Siamo onesti, siamo umani

Riprendo questo blog perché sento l’urgenza di fare una riflessione di fine anno, ma sarebbe troppo lunga e articolata da pubblicare su Instagram o su Facebook, men che meno su Threads. La metto qui, sperando che venga in qualche modo letta e metabolizzata da chi passa da queste parti (l’argomento riguarda non solo i musicisti, ma tutti quelli che oggi usano i social per interagire con le altre persone).

L’ho già detto su Instagram, dove parlo spesso e forse anche troppo: sui social personali non sopporto più le foto fatte con l’intelligenza artificiale e i testi scritti con chatGPT.

È un po’ come quando sento una linea di basso così perfetta da sembrare innaturale (nel 99,99% dei casi è corretta con qualche software): non mi dice niente, anzi devo dire che mi dà fastidio.
Andate a sentire una delle linee di basso isolate di James Jamerson, come quella di Ain’t No Mountain High Enough: 

… l’avete sentita? Siete stupiti, vero? Non è perfetta! Eppure, se risentite la stessa bass line all’interno del brano originale, vi renderete conto che va bene così, che se fosse stata quantizzata da un software come Logic sarebbe stata assolutamente inadeguata.
Così invece è meravigliosa, perché è umana e onesta: parla al cuore.

Nei miei video, in tutti quelli che ho pubblicato finora e che pubblicherò in futuro, la linea di basso non è ritoccata con Logic o altri software, e si sente.
E va bene così, perché il mio obiettivo è mostrare esattamente come suono live, è far sentire il mio suono e il mio tocco.
Non m’interessa fare gare o mostrare perfezioni che non ho.
M’interessa fare esattamente quello che fa la linea di basso di James Jamerson: parlare al cuore delle persone. Onestamente.
E questo dovrebbe essere l’obiettivo di tutti noi.
Non solo con una linea di basso, ma anche con parole o immagini. 

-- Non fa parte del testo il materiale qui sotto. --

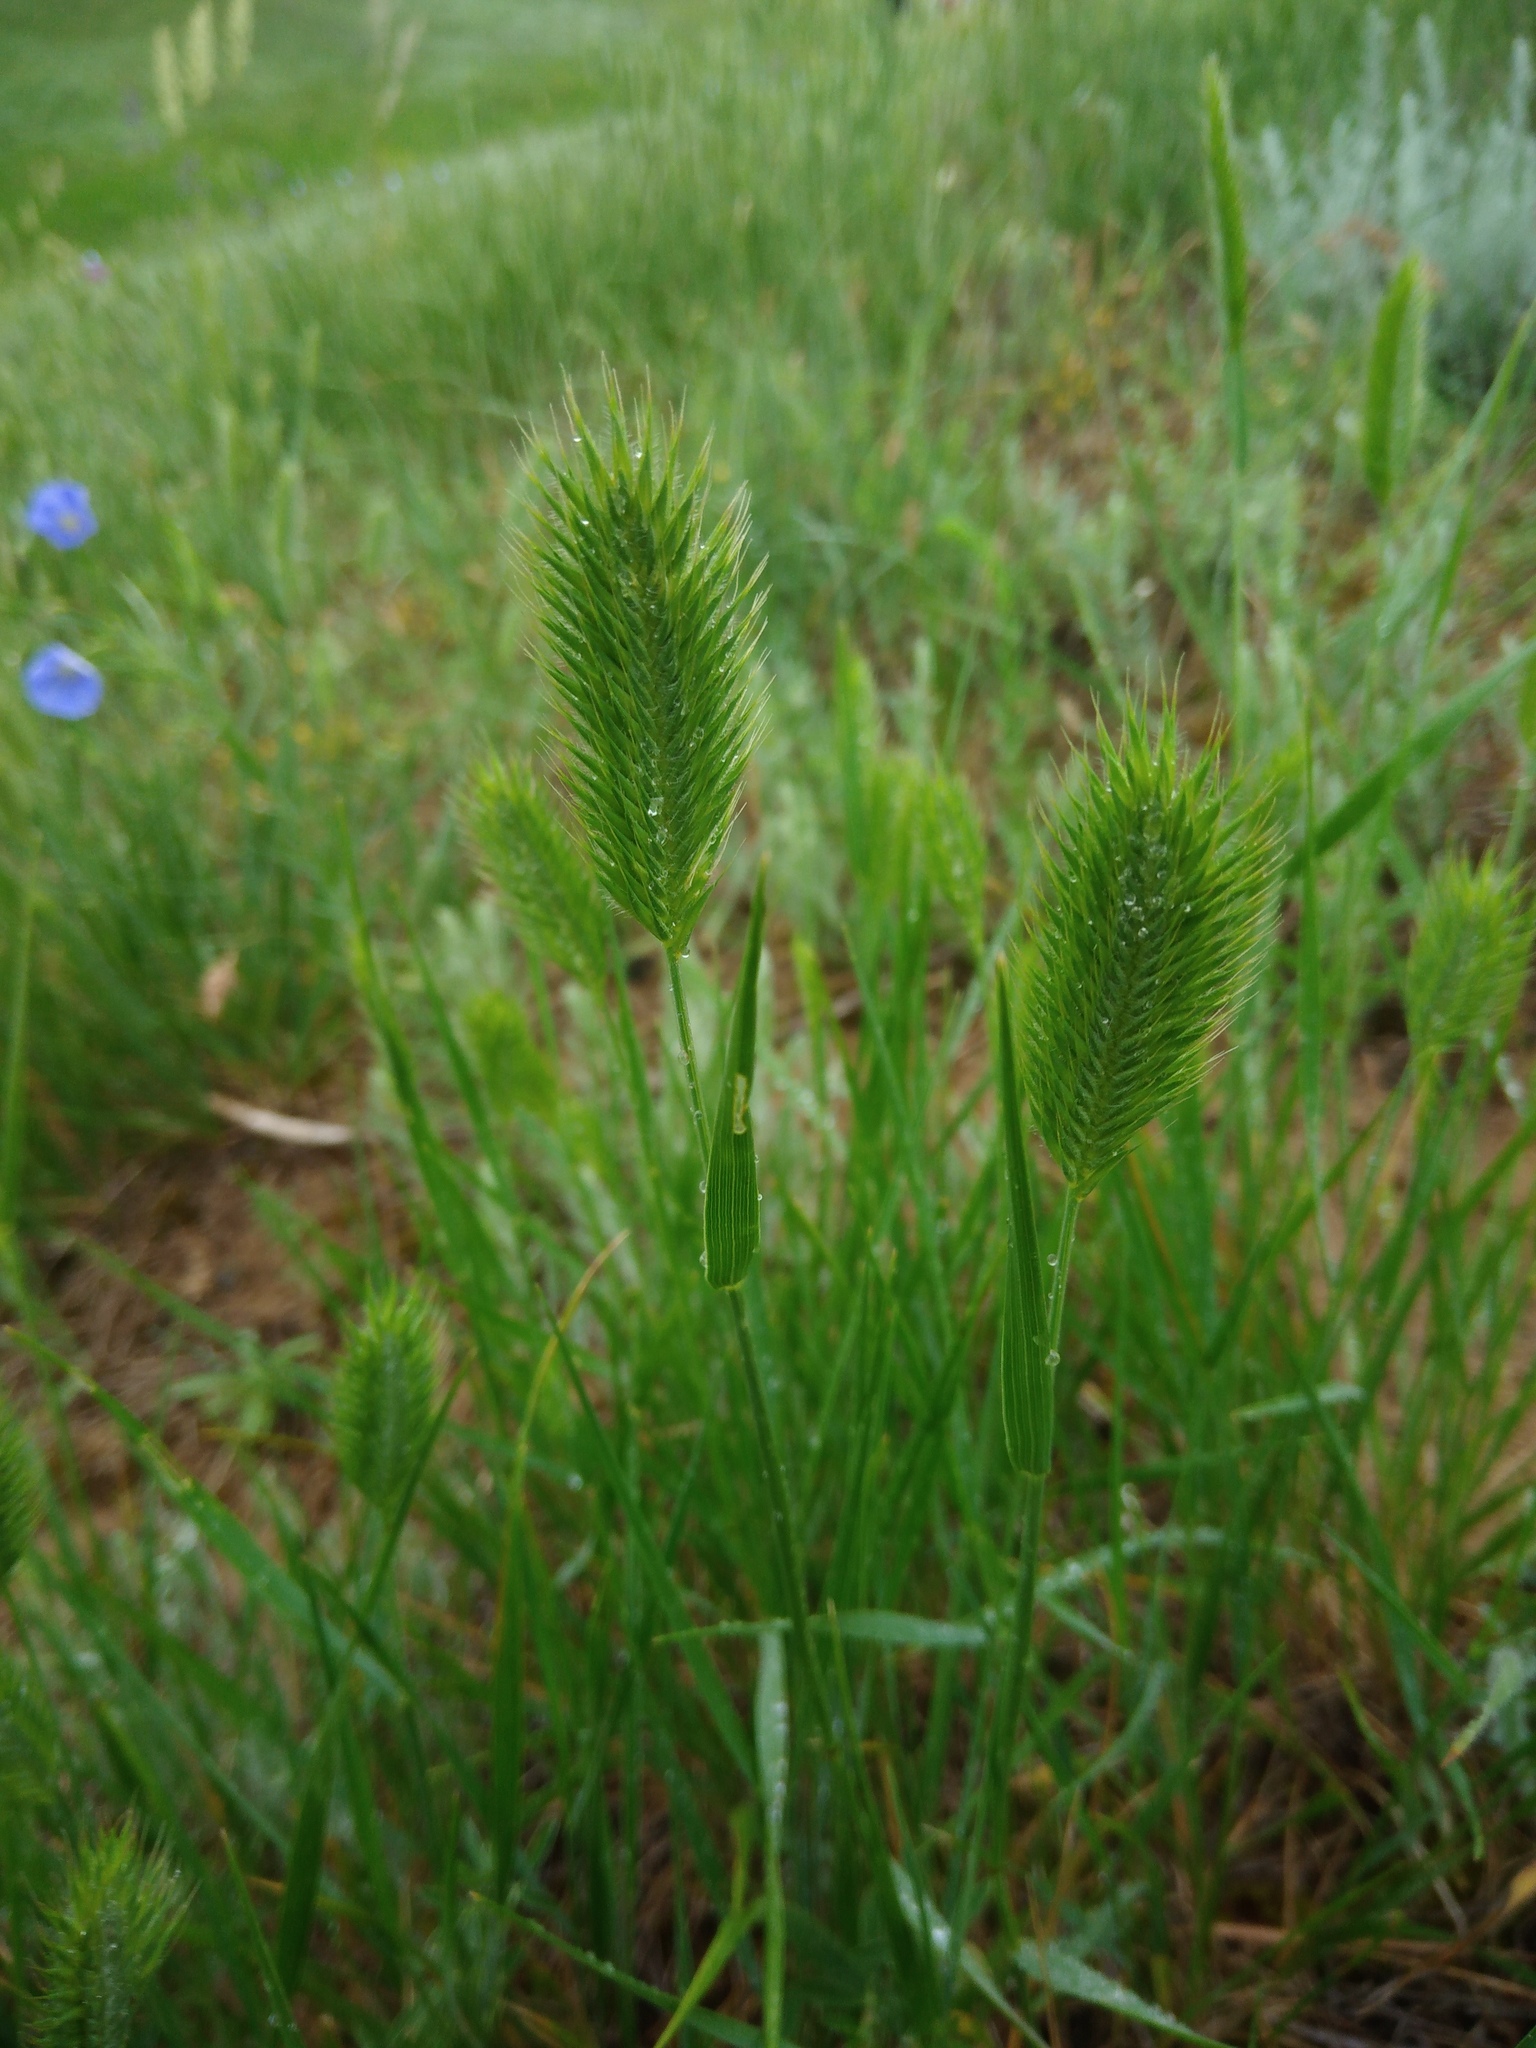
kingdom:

È per questo stesso motivo che trovo davvero triste e disonesto usare chatGPT (che è un potente strumento di lavoro) per scrivere parole d’amore alla persona che amiamo, o anche solo per scrivere un post personale sui nostri social (sì, intendo anche su whatsapp: c’è chi lo fa).
D’accordo: è più facile e veloce, lo sanno tutti.
Ma è la cosa migliore da fare?
È come se stessimo facendo interagire il nostro amante o i nostri amici con un software anziché col nostro cervello: assurdo! Come se non fossimo in grado di articolare due parole, come se fosse più importante avere un testo scritto perfettamente in meno di un secondo anziché impegnarci e consegnare alle persone con le quali vogliamo interagire un testo pensato e scritto da noi.

Parlo di testi personali scritti con chatGPT, ma parlo anche di foto personali realizzate con l’intelligenza artificiale: dov’è finita la bellezza della diversità? Lo splendore dell’unicità, nei nostri punti di forza ma anche nei nostri difetti? Anche qui, vogliamo mostrarci per come siamo realmente oppure preferiamo mostrare immagini di qualcuno che non siamo noi, perché hanno fattezze perfette o sono in situazioni che non ci appartengono?

Sarò fatta all’antica, ma trovo questo ricorso all’intelligenza artificiale profondamente disonesto se usato in un contesto di comunicazione personale.

L’augurio che voglio fare a tutti noi per il nuovo anno è di non avere paura di mostrarci per quello che siamo realmente, nei nostri pregi e nei nostri difetti.
Meglio una frase scritta male, ma scritta da un essere umano (con tutto quello che ci sta dietro: pensieri, emozioni, vissuto), che una frase perfetta scritta da qualcosa che di umano non ha nulla.

Nella foto qui sotto, scattata col mio cellulare due giorni fa, ci sono io con i miei capelli un po’ arruffati, lo specchio che ho preso qualche anno fa a un Black Friday perché aveva uno sconto pazzesco, insieme a tanti piccoli particolari che descrivono onestamente me e la mia vita.
Di perfetto non c’è niente, ed è questo il bello che nessuna intelligenza artificiale potrà mai ricreare.

Non credo ci sia bisogno di specificare che questo testo, come tutto quello che scrivo anche in altri contesti (nella vita non faccio solo la musicista, anche se non lo dico spesso), non è fatto con chatGPT.